Detalhe “paisagístico”

Para além dos danos individuais às árvores, o cenário que se apresentava era expressão de uma fealdade que mais chocava por se opor diametralmente a um dos propósitos do projecto: o de trazer beleza a uma paisagem a este nível tão sacrificada. Foi também um trabalho de uma enorme desconsideração, de um enorme desprezo, para com o esforço de todos os que, ao longo dos últimos 5 anos, aqui aplicaram as suas energias para tornar este pedaço de paisagem mais viva e atractiva. E tudo isto para quê, para atingir que objectivo? Para nada, rigorosamente para nada. O caminho poderia ter sido melhorado sem provocar qualquer dano a uma única destas árvores, sem deixar este recanto como uma grotesca expressão da mais completa insensibilidade quer em relação aos objectivos deste projecto, quer simplesmente ao que aqui se podia encontrar neste momento.
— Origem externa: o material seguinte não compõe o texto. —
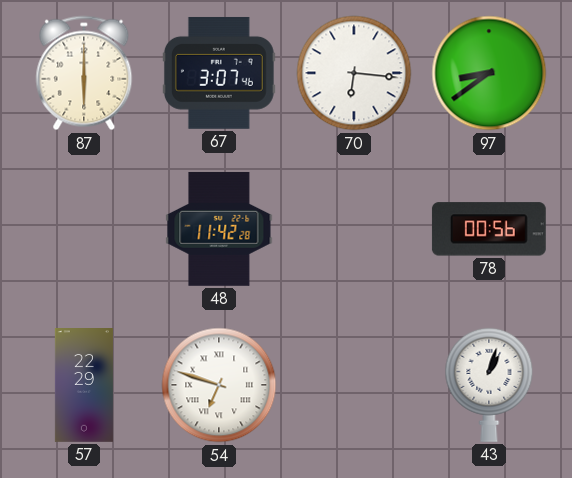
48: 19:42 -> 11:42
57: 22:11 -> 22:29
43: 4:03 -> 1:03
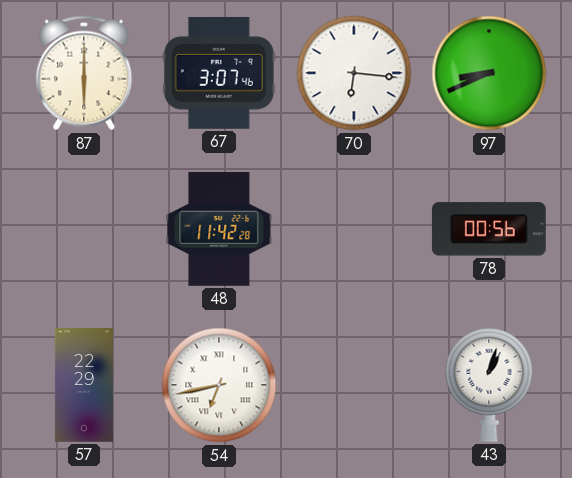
97: 8:39 -> 8:41
54: 6:48 -> 6:43
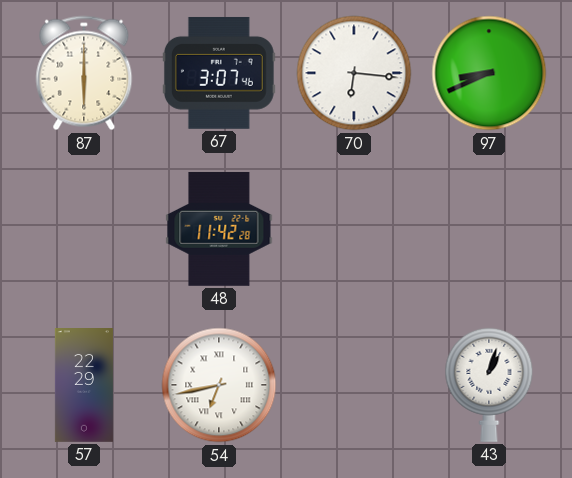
78: 00:56 -> none
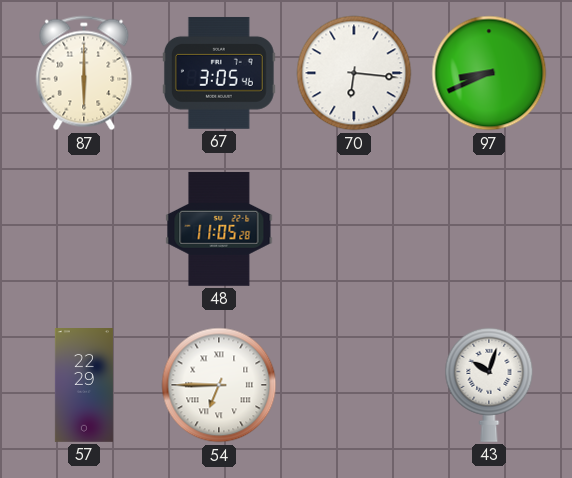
67: 3:07 -> 3:05
48: 11:42 -> 11:05
54: 6:43 -> 6:45
43: 1:03 -> 10:03
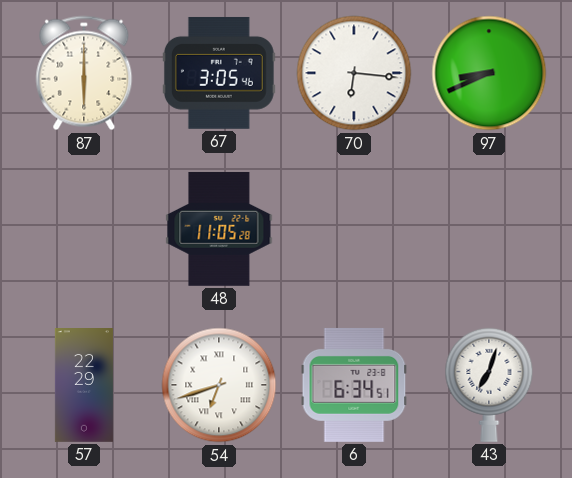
54: 6:45 -> 6:42
6: none -> 6:34
43: 10:03 -> 7:03
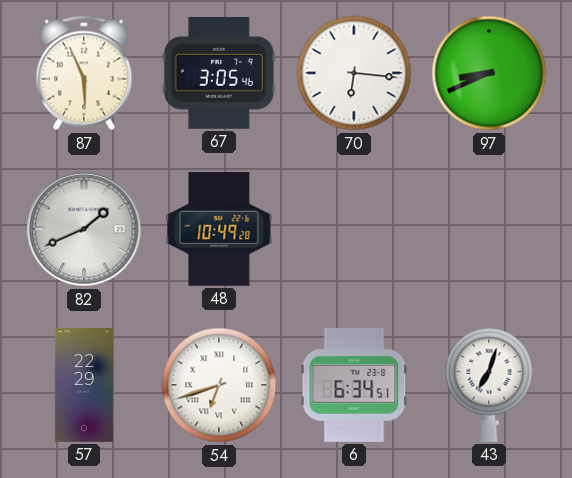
87: 6:00 -> 5:56
82: none -> 1:41
48: 11:05 -> 10:49
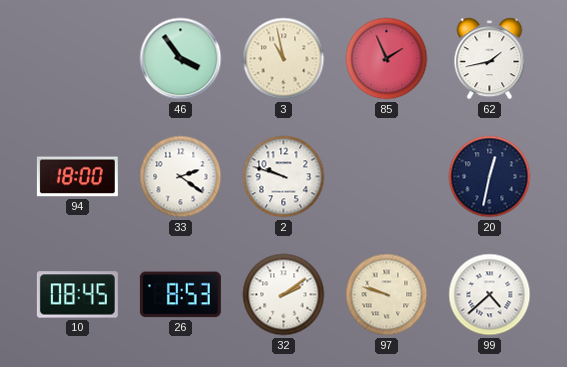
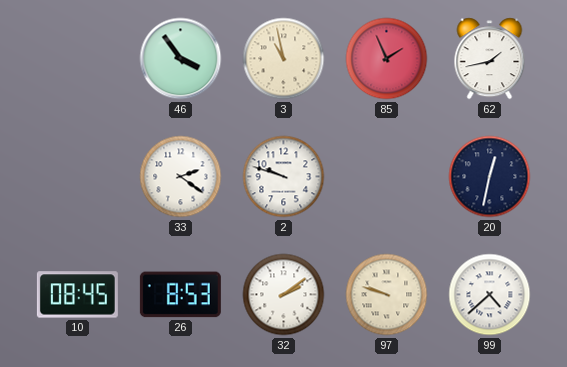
94: 18:00 -> none
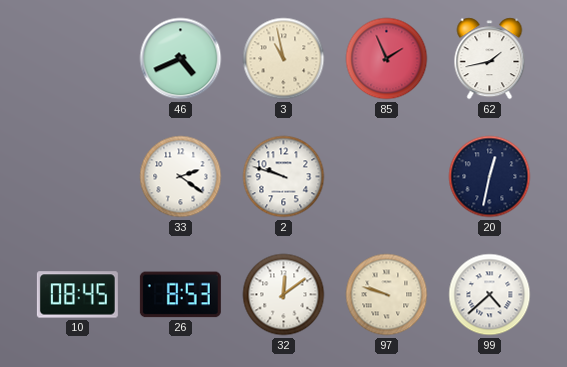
46: 3:54 -> 4:41
32: 2:09 -> 12:09
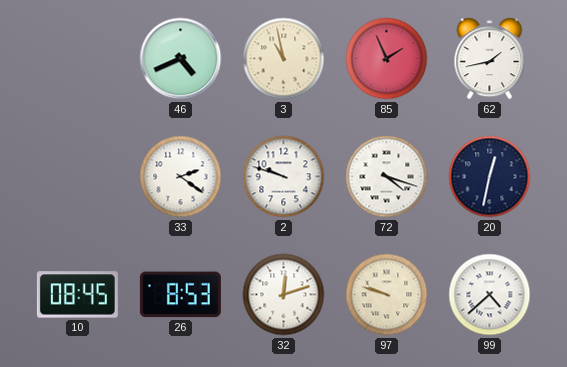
72: none -> 4:18
32: 12:09 -> 12:12
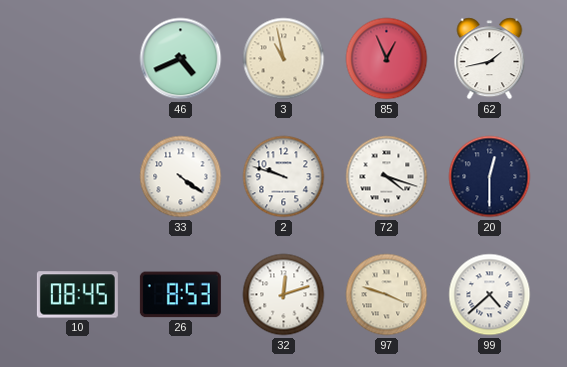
85: 1:56 -> 12:56
33: 2:21 -> 4:21
20: 12:32 -> 12:30
97: 9:48 -> 3:48
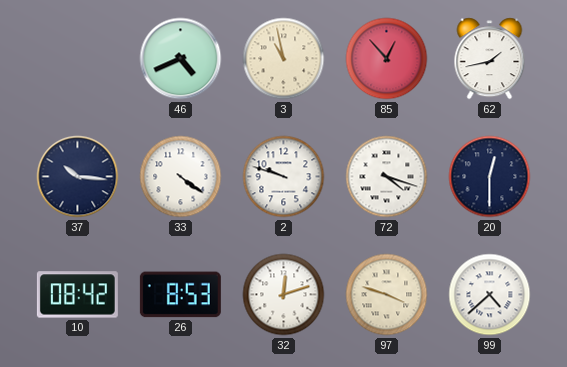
85: 12:56 -> 12:53
37: none -> 10:16
10: 08:45 -> 08:42
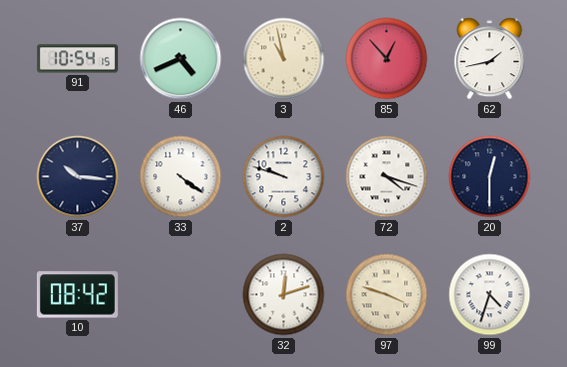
91: none -> 10:54
26: 8:53 -> none
99: 4:38 -> 4:33
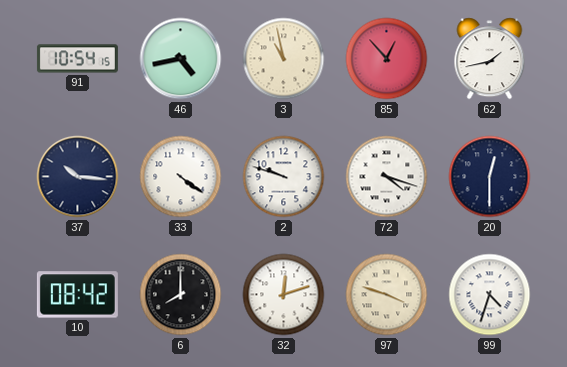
46: 4:41 -> 4:43
6: none -> 8:00
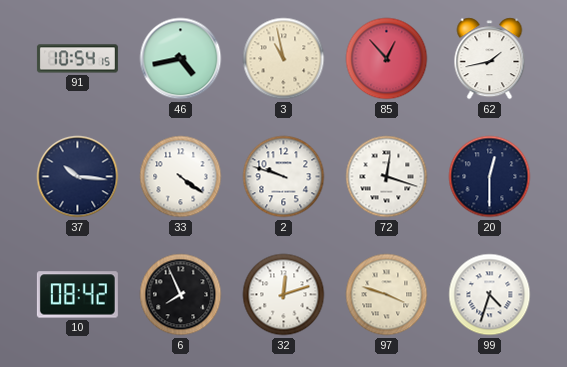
72: 4:18 -> 12:18
6: 8:00 -> 7:56
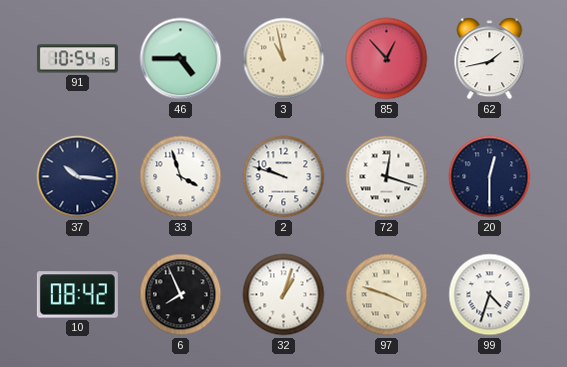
46: 4:43 -> 4:45
33: 4:21 -> 3:57
32: 12:12 -> 1:03
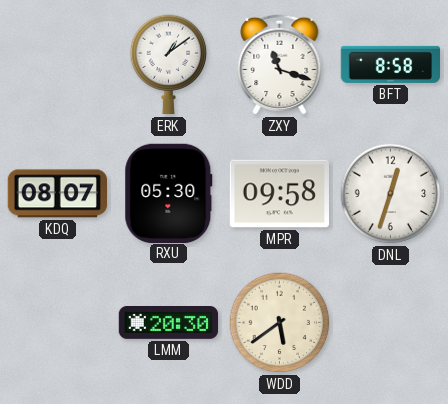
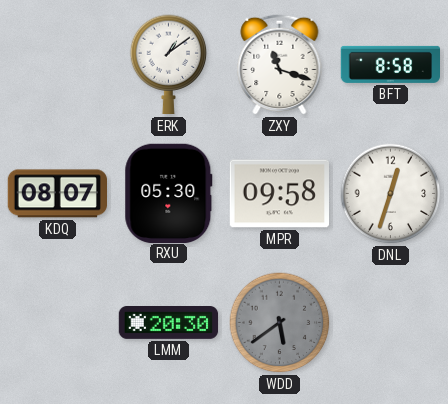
WDD dial: cream -> grey
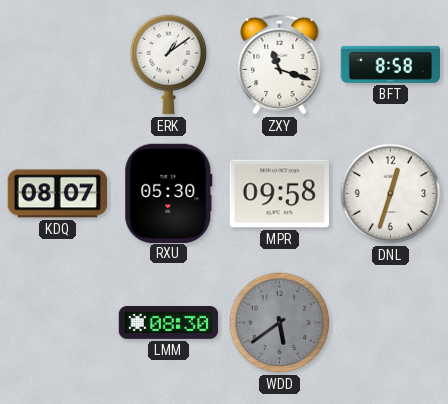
LMM: 20:30 -> 08:30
Se a terra, a natureza, mesmo as pessoas, se tratam desta forma mesmo sem razão que se vislumbre, imagine-se se alguma razão, por mínima que seja, puder ser invocada. É caso para nos perguntarmos seriamente o que é que esta sociedade, os seus valores, os seus horizontes, o seu fio condutor, está a fazer aos seus cidadãos. Dar tais respostas, reflectir sobre as questões, é com efeito tão essencial quanto são necessários os trabalhos que este projecto leva a cabo, talvez até ainda mais, pois que se não houver pessoas sensíveis (aos seus propósitos) não há projecto, ou será muito difícil mantê-lo no terreno. Mas essas reflexões, ainda que subjacentes, já não são do âmbito do projecto ele próprio, pelo que ficamos por aqui. Apenas para concluir este tema, se acrescenta que o necessário protesto foi já endereçado à Junta da União de Freguesias de Belazaima, Agadão e Castanheira.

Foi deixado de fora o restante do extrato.